## [CONSIGNES]
A) D'après le texte sur le livre d'homélies, en quelle année a été prononcée l'homélie pour le soixante-dixième anniversaire de l'évêque Ernst Tewes ?
B) Recopiez tel quel le passage du texte sur le livre d'homélies qui va de « Le livre rassemble » à « écrivain russe Soljenitsyne. ».
C) Poursuivez le texte sur le livre d'homélies à partir de sa dernière phrase.

## [BLOC DE TEXTE]
▬▬▬▬▬▬▬▬▬▬

Le livre rassemble des études scientifiques, des méditations et des homélies - de 1954 à 2002 - sur le service épiscopal, sacerdotale et diaconal. Nous présentons ici des extraits de trois homélies: l'une a été prononcée en 1978 lors de la messe pour le soixante-dixième anniversaire de l'évêque Ernst Tewes (ndt: cf. ci-dessous), et les deux autres en 1955 et en 1962, à l'occasion de la première messe d'amis prêtres; des textes alertes et émus, dans lesquels les anecdotes personnelles sont entrecoupées de citations d'écrivains célèbres, tels que Antoine de Saint-Exupéry ou le grand écrivain russe Soljenitsyne.

▬▬▬▬▬▬▬▬▬▬

Extraits du jeu de données:
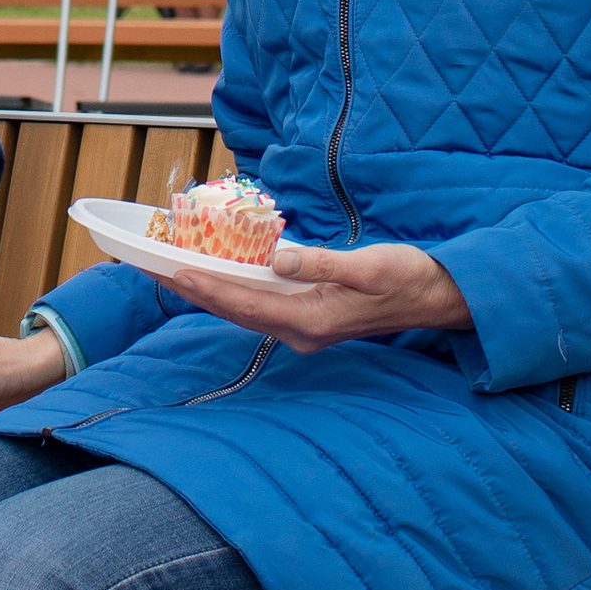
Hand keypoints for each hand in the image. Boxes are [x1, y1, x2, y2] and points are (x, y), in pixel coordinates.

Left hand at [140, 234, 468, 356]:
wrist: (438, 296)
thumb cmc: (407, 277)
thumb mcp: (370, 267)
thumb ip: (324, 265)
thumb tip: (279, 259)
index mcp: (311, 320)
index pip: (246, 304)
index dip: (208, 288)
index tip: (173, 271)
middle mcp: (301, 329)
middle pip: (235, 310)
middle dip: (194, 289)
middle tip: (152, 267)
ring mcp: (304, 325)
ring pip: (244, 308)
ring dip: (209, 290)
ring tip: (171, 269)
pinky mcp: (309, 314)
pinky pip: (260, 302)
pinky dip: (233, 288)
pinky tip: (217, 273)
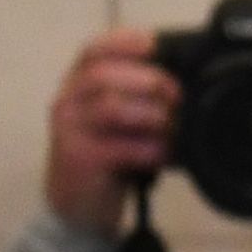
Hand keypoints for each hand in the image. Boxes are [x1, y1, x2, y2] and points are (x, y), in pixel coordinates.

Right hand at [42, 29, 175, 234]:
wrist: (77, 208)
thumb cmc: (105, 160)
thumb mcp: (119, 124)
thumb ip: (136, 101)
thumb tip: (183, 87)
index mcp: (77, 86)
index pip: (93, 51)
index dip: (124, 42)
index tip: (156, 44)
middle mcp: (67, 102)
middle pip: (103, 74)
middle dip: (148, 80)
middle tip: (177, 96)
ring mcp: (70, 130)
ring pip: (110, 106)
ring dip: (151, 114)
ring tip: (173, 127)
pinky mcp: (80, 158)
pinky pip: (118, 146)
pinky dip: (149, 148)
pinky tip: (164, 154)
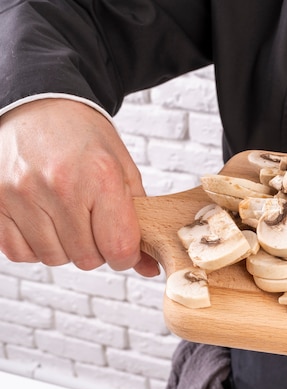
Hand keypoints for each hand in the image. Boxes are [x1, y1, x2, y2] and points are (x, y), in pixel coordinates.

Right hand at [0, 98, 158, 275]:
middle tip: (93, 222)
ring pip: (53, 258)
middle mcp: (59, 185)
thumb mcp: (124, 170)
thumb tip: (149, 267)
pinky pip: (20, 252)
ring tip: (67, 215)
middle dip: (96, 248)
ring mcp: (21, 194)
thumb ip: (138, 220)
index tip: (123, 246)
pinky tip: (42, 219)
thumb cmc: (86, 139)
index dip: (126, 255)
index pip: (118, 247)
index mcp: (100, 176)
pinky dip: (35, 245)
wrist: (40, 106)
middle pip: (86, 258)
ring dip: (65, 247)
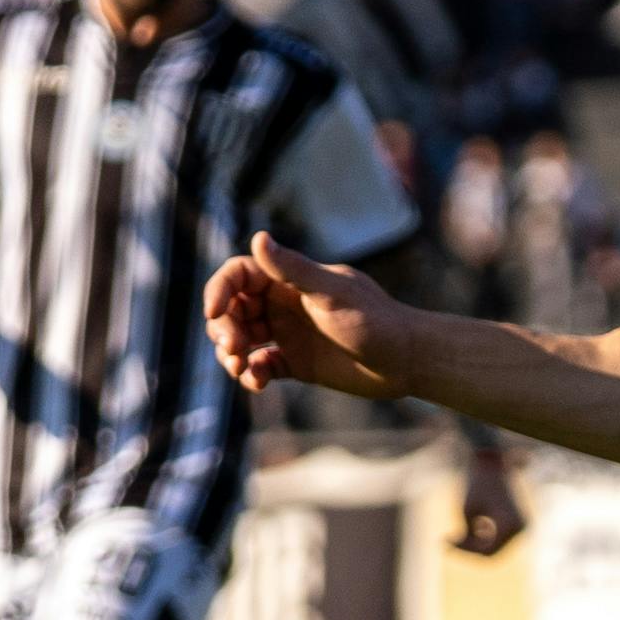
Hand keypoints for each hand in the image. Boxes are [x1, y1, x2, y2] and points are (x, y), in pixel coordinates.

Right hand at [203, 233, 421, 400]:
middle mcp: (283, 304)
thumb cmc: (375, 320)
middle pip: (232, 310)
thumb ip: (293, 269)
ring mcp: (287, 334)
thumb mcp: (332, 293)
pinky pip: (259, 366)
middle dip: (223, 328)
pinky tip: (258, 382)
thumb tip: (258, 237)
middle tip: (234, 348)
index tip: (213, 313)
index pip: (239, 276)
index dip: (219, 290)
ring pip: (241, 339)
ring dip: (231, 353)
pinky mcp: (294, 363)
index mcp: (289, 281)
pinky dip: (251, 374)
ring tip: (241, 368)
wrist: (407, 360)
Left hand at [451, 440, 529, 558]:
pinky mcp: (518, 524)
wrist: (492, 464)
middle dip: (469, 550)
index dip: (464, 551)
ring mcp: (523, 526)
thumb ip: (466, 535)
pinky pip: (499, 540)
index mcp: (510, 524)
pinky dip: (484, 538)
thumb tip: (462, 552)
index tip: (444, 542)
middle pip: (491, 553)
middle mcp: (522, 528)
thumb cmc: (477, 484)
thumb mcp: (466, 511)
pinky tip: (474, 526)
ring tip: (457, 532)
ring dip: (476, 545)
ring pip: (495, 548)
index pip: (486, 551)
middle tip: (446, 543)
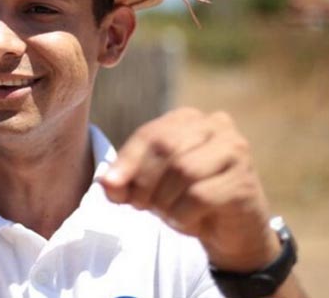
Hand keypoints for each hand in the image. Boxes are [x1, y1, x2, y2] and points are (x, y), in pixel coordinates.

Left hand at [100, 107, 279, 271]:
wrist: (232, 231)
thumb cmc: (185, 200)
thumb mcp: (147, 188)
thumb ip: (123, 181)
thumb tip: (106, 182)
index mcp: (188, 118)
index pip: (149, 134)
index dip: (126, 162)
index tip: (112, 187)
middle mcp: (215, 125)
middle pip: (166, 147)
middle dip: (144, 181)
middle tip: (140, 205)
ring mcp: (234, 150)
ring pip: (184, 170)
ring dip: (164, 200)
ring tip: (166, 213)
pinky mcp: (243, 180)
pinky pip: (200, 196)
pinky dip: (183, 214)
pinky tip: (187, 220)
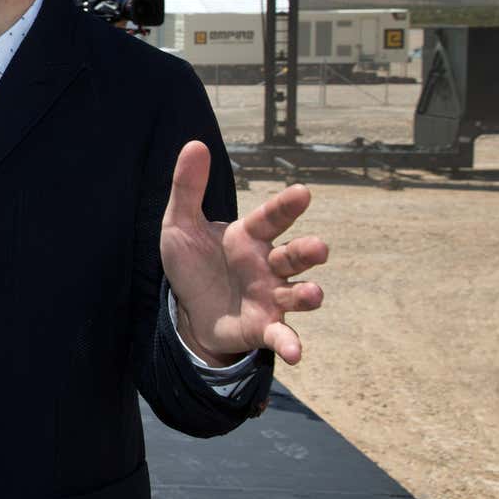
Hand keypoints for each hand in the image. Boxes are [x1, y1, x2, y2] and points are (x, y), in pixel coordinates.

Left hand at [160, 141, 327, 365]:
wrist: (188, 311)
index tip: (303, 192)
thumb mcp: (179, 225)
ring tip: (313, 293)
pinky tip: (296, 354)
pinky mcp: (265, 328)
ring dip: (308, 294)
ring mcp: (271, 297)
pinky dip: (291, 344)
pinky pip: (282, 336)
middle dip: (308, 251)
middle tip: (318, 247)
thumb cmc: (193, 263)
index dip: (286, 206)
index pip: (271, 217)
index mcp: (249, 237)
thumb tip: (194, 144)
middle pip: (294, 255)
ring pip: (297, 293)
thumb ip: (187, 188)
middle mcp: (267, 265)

▬▬▬▬▬▬▬▬▬▬

## [RÉPONSES]
A) En 1978.

B)
Le livre rassemble des études scientifiques, des méditations et des homélies - de 1954 à 2002 - sur le service épiscopal, sacerdotale et diaconal. Nous présentons ici des extraits de trois homélies: l'une a été prononcée en 1978 lors de la messe pour le soixante-dixième anniversaire de l'évêque Ernst Tewes (ndt: cf. ci-dessous), et les deux autres en 1955 et en 1962, à l'occasion de la première messe d'amis prêtres; des textes alertes et émus, dans lesquels les anecdotes personnelles sont entrecoupées de citations d'écrivains célèbres, tels que Antoine de Saint-Exupéry ou le grand écrivain russe Soljenitsyne.

C)
Le pilote français écrivit un jour une lettre à un général: «Il n'y a qu'un seul problème dans le monde. Comment peut-on redonner aux hommes un sens spirituel, une inquiétude spirituelle, comment faire en sorte que se forme ici-bas quelque chose qui ressemble à un chant grégorien. Vous comprenez, on ne peut pas vivre de réfrigérateurs, de politique, de budgets, de mots croisés. On ne peut plus». Et dans son livre Le Petit Prince il affirme: «Comme il est incompréhensible monde des adultes, des gens sages. Nous ne comprenons que les machines, la géographie et la politique. Mais ce qui est essentiel, la lumière, les nuages, le ciel et ses étoiles, cela, nous ne le comprenons plus». Soljenitsyne quant à lui racontele cri d'angoisse d'un communiste qui était dans les prisons de Staline: «Nous aurions à nouveau besoin d'églises en Russie, et d'hommes dont la vie pure fasse revivre ces églises et les transforment en espace pour l'âme». En fait, l'homme ne vit pas seulement de réfrigérateurs et de budgets, écrivait le jeune Joseph Ratzinger, plus il cherche à le faire, plus désespéré il devient, plus sa vie est vide.

     

L'homélie de Joseph Ratzinger pour la célébration du soixante-dixième anniversaire de l'évêque Ernst Tewes (1978)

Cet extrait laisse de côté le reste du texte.